- _Text under study_:
************
2. Materials and Methods

2.1. Clinical Specimens and HMPV Isolation

Clinical specimens (throat swabs, nasal swabs, nasal secretions, and nasal aspirate fluids) were collected from patients suffering from ARIs in Yokohama city, Japan, as part of the National Epidemiological Surveillance of Infectious Diseases (NESID), which is conducted to comply with the Infectious Diseases Control Law in Japan. Collected clinical specimens were tested for 15 major respiratory viruses including HMPV by conducting a multiplex RT-PCR assay using the Seeplex® RV15 OneStep ACE Detection kit (Seegene, Seoul, Korea). In the clinical specimens that tested positive for HMPV, the G genes were amplified via PCR and then sequenced as described previously [21]. Clinical specimens containing the HMPV A2b111nt-dup strains were used for viral isolation.
TMPRSS2-expressing VeroE6 cells (VeroE6/TMPRSS2) were grown in DMEM supplemented with 10% fetal calf serum (FCS) and antibiotics at 37 °C in a 5% CO2 atmosphere [24]. VeroE6/TMPRSS2 cells were inoculated with the HMPV A2b111nt-dup strains from clinical specimens, then incubated with DMEM supplemented with 5% FCS and antibiotics until a cytopathic effect (CPE) was observed.

2.2. Full-Genome Analysis of HMPV

Total RNA was extracted from the supernatant of HMPV-infected cells using TRIzol LS Reagent (Thermo Fisher Scientific, Waltham, MA, USA). The extracted viral RNA was reverse-transcribed and tagged with index adaptors using the NEBNext Ultra II RNA Library Prep Kit for Illumina (New England Biolabs, Ipswich, MA, USA) in accordance with the manufacturer’s instructions. The resulting cDNA libraries were verified using the MultiNA System (Shimadzu, Kyoto, Japan) and quantified using a Quantus Fluorometer (Promega, Madison, WI, USA). The indexed libraries were then pooled and sequenced (300-bp paired-end reads) using the MiSeq instrument (Illumina Inc., San Diego, CA, USA). After sequencing, the reads were subjected to de novo assembly using the IVA software with the default settings [25].

2.3. Maximum Likelihood Phylogenies

Multiple-sequence alignments were constructed with the MAFFT software (version 7.407) using the accuracy-oriented method (L-INS-i) [26]. A maximum likelihood phylogenetic analysis was performed using the IQ-TREE 2 software (version 2.0.3) [27]. The best-fit model for each analysis was determined using ModelFinder implemented in IQ-TREE 2 [28]. The statistical significance of each tree topology was tested with bootstrapping (1000 replicates).
************
Stored data entries
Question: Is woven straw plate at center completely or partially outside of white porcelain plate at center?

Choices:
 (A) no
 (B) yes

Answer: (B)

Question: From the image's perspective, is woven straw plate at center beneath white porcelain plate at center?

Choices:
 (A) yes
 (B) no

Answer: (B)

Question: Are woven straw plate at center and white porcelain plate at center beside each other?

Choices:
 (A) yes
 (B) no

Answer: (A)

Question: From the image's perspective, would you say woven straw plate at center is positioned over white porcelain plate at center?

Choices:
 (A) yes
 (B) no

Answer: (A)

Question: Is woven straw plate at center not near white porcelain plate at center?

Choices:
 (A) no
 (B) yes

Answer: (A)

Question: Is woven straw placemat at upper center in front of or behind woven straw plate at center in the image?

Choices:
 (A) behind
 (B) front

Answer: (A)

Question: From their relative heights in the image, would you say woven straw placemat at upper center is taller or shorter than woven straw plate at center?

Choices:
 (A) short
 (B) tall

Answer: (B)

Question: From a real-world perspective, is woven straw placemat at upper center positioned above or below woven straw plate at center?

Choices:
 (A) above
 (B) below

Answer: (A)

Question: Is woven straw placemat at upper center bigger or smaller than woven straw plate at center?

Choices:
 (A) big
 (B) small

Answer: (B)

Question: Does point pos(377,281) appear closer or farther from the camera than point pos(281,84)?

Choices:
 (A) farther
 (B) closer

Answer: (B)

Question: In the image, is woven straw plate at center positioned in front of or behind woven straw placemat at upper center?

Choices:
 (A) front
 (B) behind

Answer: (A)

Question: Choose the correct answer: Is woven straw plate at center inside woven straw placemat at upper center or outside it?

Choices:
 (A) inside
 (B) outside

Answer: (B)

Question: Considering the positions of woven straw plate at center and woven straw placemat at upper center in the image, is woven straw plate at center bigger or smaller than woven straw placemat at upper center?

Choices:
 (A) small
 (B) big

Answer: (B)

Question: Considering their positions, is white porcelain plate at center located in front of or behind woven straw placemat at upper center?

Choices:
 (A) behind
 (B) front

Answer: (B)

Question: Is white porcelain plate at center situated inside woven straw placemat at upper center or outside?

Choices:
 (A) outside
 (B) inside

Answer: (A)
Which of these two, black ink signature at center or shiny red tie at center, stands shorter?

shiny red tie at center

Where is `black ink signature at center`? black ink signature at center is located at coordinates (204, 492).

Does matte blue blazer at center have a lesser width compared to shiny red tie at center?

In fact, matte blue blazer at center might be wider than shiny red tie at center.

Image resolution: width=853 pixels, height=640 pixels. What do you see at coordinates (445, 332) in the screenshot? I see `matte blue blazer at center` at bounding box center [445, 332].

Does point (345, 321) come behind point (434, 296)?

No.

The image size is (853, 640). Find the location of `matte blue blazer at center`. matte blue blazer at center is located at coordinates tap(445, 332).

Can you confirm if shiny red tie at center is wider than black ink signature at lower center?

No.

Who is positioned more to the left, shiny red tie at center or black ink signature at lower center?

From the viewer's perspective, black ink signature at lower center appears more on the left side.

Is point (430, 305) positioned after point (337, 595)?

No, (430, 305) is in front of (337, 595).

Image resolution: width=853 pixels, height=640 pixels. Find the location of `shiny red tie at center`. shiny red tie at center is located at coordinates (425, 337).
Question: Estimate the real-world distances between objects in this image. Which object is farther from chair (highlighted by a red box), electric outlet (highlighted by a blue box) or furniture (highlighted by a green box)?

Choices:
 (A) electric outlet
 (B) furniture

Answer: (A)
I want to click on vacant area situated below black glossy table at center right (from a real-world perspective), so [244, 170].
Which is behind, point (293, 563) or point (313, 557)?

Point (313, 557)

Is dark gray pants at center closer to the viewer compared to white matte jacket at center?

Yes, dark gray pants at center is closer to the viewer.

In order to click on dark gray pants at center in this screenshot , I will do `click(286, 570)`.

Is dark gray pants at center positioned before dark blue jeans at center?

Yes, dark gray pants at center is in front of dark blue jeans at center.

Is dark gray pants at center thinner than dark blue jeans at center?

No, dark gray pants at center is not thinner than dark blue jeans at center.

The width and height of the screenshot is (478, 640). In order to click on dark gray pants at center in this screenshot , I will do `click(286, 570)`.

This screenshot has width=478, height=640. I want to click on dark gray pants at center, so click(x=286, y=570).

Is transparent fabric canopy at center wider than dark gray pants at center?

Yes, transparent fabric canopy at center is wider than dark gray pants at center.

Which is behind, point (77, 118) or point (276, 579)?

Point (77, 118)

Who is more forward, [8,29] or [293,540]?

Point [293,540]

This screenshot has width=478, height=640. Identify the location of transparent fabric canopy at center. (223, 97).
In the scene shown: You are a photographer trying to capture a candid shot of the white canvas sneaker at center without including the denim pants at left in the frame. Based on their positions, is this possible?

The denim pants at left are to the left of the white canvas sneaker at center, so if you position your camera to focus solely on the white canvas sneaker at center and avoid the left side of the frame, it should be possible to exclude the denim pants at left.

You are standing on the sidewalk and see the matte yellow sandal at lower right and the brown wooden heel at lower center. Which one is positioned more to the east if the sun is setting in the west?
************
In the methods section, which software was used for de novo assembly of the sequencing reads? These records come from a separate source, not from the methods section.

- _Answer for this exercise_: The IVA software, run with the default settings.